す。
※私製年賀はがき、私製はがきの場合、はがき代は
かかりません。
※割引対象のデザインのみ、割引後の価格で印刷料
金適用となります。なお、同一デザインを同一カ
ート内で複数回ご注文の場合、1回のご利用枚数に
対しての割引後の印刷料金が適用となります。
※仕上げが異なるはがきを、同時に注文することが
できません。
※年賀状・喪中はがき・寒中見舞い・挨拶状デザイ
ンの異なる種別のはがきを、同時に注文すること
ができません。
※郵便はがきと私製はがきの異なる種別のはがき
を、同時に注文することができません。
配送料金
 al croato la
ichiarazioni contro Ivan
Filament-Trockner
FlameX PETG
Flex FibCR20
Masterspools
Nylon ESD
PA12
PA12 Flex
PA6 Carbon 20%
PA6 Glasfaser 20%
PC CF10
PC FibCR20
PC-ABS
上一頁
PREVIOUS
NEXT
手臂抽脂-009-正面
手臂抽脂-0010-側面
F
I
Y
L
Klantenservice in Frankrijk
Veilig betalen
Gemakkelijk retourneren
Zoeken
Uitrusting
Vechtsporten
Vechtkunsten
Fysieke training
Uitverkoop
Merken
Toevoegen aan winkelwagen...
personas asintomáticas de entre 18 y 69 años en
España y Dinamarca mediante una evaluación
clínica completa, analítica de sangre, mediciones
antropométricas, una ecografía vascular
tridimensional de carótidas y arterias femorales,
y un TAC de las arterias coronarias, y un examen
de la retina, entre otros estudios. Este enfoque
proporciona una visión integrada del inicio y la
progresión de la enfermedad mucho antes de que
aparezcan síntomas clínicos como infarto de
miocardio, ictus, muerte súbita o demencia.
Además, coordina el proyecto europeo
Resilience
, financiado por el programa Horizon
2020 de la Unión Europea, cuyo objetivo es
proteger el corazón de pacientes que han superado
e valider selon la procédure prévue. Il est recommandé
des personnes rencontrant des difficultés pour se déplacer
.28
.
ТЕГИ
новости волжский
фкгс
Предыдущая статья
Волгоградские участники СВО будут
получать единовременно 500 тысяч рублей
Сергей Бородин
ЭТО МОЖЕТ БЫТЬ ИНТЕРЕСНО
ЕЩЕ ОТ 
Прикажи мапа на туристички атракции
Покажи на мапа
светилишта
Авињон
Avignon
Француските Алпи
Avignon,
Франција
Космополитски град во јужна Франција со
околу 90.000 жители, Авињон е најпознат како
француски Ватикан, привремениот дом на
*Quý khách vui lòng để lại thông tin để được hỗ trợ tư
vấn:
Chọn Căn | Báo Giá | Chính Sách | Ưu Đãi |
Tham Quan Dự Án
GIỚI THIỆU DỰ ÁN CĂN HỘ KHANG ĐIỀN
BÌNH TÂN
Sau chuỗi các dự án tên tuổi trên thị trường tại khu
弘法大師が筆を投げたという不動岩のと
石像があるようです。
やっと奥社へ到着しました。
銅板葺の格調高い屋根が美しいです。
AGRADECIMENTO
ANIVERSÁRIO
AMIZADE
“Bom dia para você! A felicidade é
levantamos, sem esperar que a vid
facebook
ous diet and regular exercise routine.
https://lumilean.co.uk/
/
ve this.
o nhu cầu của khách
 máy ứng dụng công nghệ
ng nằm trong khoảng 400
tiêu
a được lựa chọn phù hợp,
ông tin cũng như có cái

■ Aim of the task
Starting at the first line of the listing, retype every line up to and including the one with "Toevoegen aan winkelwagen...".

■ Solution to the exercise
す。
※私製年賀はがき、私製はがきの場合、はがき代は
かかりません。
※割引対象のデザインのみ、割引後の価格で印刷料
金適用となります。なお、同一デザインを同一カ
ート内で複数回ご注文の場合、1回のご利用枚数に
対しての割引後の印刷料金が適用となります。
※仕上げが異なるはがきを、同時に注文することが
できません。
※年賀状・喪中はがき・寒中見舞い・挨拶状デザイ
ンの異なる種別のはがきを、同時に注文すること
ができません。
※郵便はがきと私製はがきの異なる種別のはがき
を、同時に注文することができません。
配送料金
 al croato la
ichiarazioni contro Ivan
Filament-Trockner
FlameX PETG
Flex FibCR20
Masterspools
Nylon ESD
PA12
PA12 Flex
PA6 Carbon 20%
PA6 Glasfaser 20%
PC CF10
PC FibCR20
PC-ABS
上一頁
PREVIOUS
NEXT
手臂抽脂-009-正面
手臂抽脂-0010-側面
F
I
Y
L
Klantenservice in Frankrijk
Veilig betalen
Gemakkelijk retourneren
Zoeken
Uitrusting
Vechtsporten
Vechtkunsten
Fysieke training
Uitverkoop
Merken
Toevoegen aan winkelwagen...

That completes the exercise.